D'après les informations:
1) Dans le texte sur les Québécoises et l'assurance-emploi, quel pourcentage de leur salaire les employées sous le Code canadien du travail en retrait préventif obtiendront-elles si elles sont admissibles à l'assurance-emploi ?
2) Énumérez tous les types de congé ou de retrait mentionnés dans le texte sur les Québécoises et l'assurance-emploi.
3) Poursuivez le texte sur les Québécoises et l'assurance-emploi à partir de sa dernière phrase.

Texte du document:

**********

Les actions du gouvernement Trudeau concernent donc peu les Québécoises. Ses inactions posent toutefois problème.

Les nouvelles mères en pâtissent au premier chef. Encore aujourd'hui, une femme s'étant prévalue de son congé de maternité et de son congé parental en vertu du programme québécois n'a pas accès à l'assurance-emploi si elle devait perdre son travail à son retour. Ça fait deux ans que je fais pression pour que ce gouvernement se voulant féministe colmate cette brèche.

Les employées sous le Code canadien du travail auront beau se réjouir de l'équité salariale nouvellement acquise, elles demeurent prises dans un carcan mal adapté aux familles. Un exemple? Si elles doivent se prémunir d'un retrait préventif pour terminer une grossesse, elles ne sont pas protégées par le Code du travail québécois. Par conséquent, plutôt que recevoir 90 % de leur salaire comme les autres Québécoises, elles obtiendront 55 % de leur salaire SI et seulement SI elles sont admissibles à l'assurance-emploi. Six salariés sur dix n'y ont pas accès actuellement et comme les femmes sont plus susceptibles d'occuper des emplois à temps partiel, l'accès à l'assurance-emploi leur est encore plus difficile.

**********

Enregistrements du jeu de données
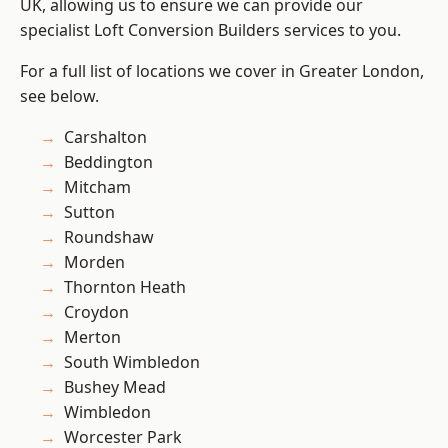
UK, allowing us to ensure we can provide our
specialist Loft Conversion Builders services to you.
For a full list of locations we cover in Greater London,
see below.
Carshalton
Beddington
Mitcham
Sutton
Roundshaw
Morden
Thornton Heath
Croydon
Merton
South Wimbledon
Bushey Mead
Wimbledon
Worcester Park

**********

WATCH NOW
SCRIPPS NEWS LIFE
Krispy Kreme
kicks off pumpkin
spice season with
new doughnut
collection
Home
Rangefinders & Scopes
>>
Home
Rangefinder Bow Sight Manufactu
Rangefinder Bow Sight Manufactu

**********

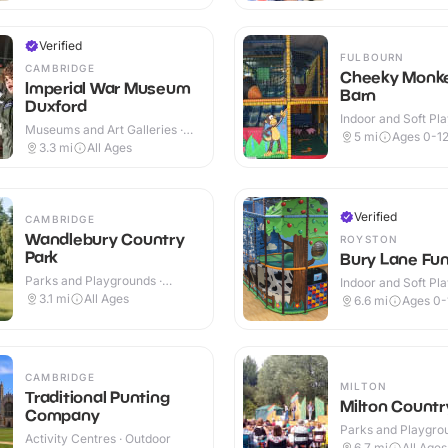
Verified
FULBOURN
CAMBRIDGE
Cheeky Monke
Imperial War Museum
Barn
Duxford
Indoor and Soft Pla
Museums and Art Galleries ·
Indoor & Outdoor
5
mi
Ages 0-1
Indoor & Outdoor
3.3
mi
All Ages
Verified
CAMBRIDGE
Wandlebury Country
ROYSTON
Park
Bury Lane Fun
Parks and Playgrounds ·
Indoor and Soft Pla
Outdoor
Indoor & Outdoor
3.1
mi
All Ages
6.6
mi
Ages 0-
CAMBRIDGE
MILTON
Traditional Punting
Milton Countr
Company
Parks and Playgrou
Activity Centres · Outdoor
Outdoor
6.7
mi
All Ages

**********

Résultats des consignes:
1) 55 % de leur salaire.

2) Le congé de maternité, le congé parental et le retrait préventif.

3)
C'est connu : les femmes ont un revenu moyen plus faible que les hommes et prennent une plus grande part de la charge des enfants. Il n'est donc pas étonnant de les retrouver nombreuses en attente d'un logement à prix modique. Le gouvernement Trudeau annonce justement de nouvelles sommes à cet égard, avec une attention particulière pour les victimes de violence familiale. Sur papier, c'est bien, sauf que sur le terrain, les milliards annoncés depuis 2016 dorment toujours dans les coffres de l'État. Les logements ne se construisent tout simplement pas! Plutôt que de s'engager à accélérer le pas, le gouvernement Trudeau a lancé cet automne un vaste plan pancanadien mur-à-mur aussitôt rejeté par Québec et qui sera source de chicanes, donc de délais supplémentaires.

Entendons-nous : si les femmes ne se retrouvent pas dans les parlements, ce n'est pas qu'une question de services de garde.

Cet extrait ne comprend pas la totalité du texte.